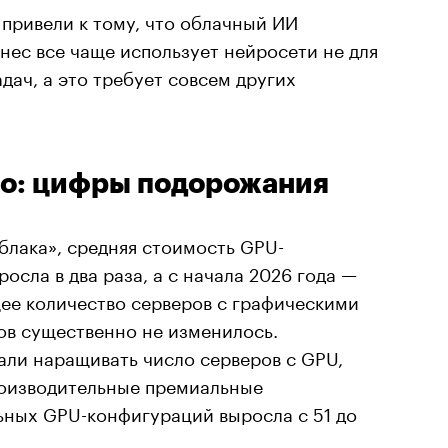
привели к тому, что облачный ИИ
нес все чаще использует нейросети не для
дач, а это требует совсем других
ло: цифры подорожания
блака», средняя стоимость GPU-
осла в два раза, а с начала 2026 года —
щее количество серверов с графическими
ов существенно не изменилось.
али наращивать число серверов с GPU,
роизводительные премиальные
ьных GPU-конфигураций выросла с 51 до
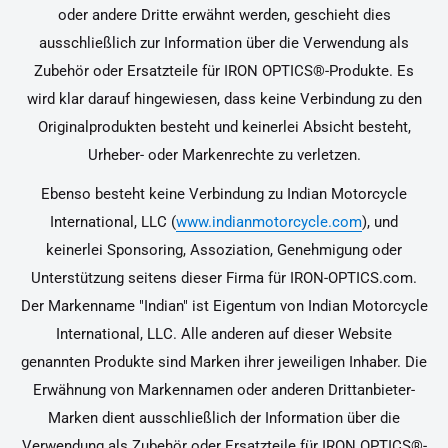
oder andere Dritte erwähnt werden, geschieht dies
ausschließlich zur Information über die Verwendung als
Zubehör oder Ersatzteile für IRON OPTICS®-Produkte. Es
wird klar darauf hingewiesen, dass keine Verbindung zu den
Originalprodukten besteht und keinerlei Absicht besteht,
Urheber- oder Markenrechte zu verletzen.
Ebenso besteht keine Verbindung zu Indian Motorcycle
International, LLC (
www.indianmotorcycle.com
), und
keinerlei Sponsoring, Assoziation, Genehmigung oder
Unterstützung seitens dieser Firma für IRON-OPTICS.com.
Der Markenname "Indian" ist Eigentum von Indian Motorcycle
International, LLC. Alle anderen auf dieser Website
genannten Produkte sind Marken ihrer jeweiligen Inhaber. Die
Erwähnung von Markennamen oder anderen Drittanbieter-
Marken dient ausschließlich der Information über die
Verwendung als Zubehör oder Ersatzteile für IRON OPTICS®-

+++

> Your instructions: Reproduce each line of the records in which the string "keinerlei" appears.

> Reply:
Originalprodukten besteht und keinerlei Absicht besteht,
keinerlei Sponsoring, Assoziation, Genehmigung oder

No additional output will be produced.